Description of problem: Vdsm monitor uses only read(). If a reading from storage is ok, but writing to storage fail, a VM may pause while vdsm storage monitoring may see the storage domain as VALID. Since the storage domain does not change state, we will never resume the paused VM. Version-Release number of selected component (if applicable): Any How reproducible: Unkown Steps to Reproduce: 1. Create a storage domain with 2 LUNs 2. Create enough disks to fill the first LUN 3. Create new disk (should be create on the second LUN 4. Start a vm with the new disk 5. Make the second LUN offline (can be done using sysfs) 6. Perform some io in the vm until the vm pauses 7. Make the second LUN available again Actual results: VM remain paused.
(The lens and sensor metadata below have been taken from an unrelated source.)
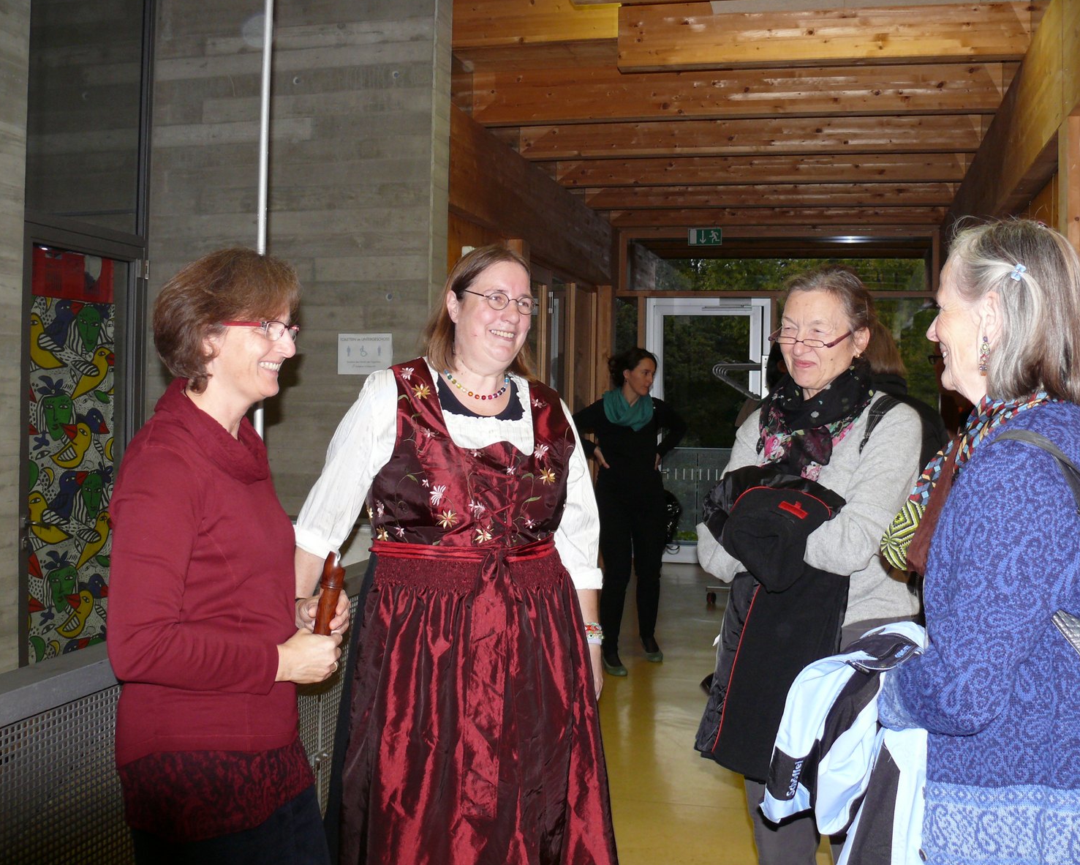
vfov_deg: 40.1
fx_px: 1183
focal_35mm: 37
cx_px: 559
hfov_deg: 49.1
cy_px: 429
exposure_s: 1/30
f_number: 2.8
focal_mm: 7.4
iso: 160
Expected results: VM resumed. Additional info: Not tested, but vdsm cannot handle this case. Possible solution: 1. Create a monitoring LV on every LUN when creating or extending a PV. LVM supports specifying a PV when creating a new LV. 2. monitor the special monitoring LVs instead of the metadata LV for both read and write. 3. Use the the monitoring LV state to change the status of a storage domain, or the disks depending on these PVs. Such change require moving storage monitoring out of vdsm, the current code cannot handle checking of hundreds of paths.
This bug didn't get any attention for a while, we didn't have the capacity to make any progress. If you deeply care about it or want to work on it please assign/target accordingly
ok, closing. Please reopen if still relevant/you want to work on it.